Many members of the School are currently in Canada, attending the International Studies Association annual meeting in Toronto.

Obviously, this puts a bit of a damper on my regular blogging, so instead I’ve linked through to a couple of pieces that I’ve written for other organisations.

Firstly, for Policy Network, I’ve written about the plurality of euroscepticisms that exist. I outline of the diversity that typifies sceptical action and the failure of the EU to address this. I conclude with these thoughts:

“The achievement – and it is an achievement – of bringing together left and right, federalists and intergovernmentalists, rich and poor has blinded the Union to the need to bring in those who have doubts into the process.

“In practical terms, that means a partnership of EU institutions and member states in creating spaces for public debate and education, so that citizens can better understand their ability to influence what happens. It requires an EU communication strategy that flows up to the Union, rather than down to citizens. And it needs a political class – national and European – that is willing to have a full and frank debate about the options available for the Union and the implications of those options. None of these are simple to secure, but all are necessary if a sustainable form of European cooperation is to be maintained, of any form.

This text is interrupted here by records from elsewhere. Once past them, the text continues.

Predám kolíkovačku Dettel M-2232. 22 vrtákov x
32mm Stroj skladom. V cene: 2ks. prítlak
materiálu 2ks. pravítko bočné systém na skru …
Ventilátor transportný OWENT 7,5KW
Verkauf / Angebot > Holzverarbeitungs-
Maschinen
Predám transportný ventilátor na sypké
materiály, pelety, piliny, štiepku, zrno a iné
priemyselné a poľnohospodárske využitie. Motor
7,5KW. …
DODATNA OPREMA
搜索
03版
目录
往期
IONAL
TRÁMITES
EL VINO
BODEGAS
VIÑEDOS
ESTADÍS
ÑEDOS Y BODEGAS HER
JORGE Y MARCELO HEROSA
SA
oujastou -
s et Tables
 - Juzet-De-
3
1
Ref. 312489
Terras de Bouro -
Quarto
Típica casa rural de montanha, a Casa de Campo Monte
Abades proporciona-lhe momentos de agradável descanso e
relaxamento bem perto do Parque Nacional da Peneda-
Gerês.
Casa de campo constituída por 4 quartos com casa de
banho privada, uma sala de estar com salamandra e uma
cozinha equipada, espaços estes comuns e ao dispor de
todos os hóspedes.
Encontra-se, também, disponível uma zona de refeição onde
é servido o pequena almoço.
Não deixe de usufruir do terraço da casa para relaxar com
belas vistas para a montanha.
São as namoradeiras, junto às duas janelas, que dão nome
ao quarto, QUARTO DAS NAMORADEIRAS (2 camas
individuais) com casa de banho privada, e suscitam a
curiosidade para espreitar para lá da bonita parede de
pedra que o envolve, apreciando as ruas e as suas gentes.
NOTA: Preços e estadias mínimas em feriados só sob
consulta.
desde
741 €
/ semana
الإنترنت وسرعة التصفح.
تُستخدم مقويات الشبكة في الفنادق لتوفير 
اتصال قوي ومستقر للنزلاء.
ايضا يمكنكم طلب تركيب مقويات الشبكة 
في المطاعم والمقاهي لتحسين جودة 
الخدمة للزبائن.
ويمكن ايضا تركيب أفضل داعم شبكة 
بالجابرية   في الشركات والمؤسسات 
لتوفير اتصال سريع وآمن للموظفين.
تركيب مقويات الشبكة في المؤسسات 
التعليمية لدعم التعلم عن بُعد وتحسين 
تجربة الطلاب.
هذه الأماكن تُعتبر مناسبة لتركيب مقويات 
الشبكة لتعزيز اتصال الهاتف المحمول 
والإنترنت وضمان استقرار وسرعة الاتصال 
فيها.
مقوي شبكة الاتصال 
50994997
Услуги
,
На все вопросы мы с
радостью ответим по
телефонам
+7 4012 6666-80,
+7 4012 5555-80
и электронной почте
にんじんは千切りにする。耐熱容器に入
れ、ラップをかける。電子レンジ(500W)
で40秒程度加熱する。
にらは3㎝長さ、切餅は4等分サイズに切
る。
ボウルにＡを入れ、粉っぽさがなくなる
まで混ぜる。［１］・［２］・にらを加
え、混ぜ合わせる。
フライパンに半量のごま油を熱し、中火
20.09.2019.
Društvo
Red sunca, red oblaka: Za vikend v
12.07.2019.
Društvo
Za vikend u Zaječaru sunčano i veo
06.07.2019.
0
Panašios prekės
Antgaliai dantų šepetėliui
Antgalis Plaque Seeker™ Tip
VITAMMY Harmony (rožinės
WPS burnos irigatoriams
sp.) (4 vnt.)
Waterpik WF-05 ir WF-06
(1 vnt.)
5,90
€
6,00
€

“The suspicion with which sceptics are treated and the sense that any concession is going to be the thin end of a very big wedge are both factors that will limit the ability of the Union to start making this change. But at a time of economic weakness and a lack of scope for producing substantial policy outputs – climate change? Eurozone growth? Foreign policy? – has to learn that pride is a dangerous attitude to hold. By engaging with the critiques that sceptics offer and by working with them to find mutually acceptable solutions, the Union can not only start to get a handle on the present, but also lay the foundations for its future.”

Secondly, for the LSE’s EUROPP blog, I extend some of the ideas of diversity into the specific context of the forthcoming European elections. Here, I finish thus:

“Eurosceptics are divided by more than what they share in their scepticism. Beyond noting their dislike of the EU, they struggle to agree on why they dislike it and – even more so – what should be done about it.

“The upshot is that while sceptics are likely to do well in May, their impact on either the Parliament or the Union more generally will be relatively small, for the reasons outlined above. The real danger will lie in pro-integration elements assuming that this will solve the underlying problems. In that case, 2014 risks looking like a gentle preparation for what is to come in 2019.”

The common theme is that while euroscepticism might suffer from structural limitations, that shouldn’t be an excuse for inaction. Whether that will be the case will only become clear in the next months.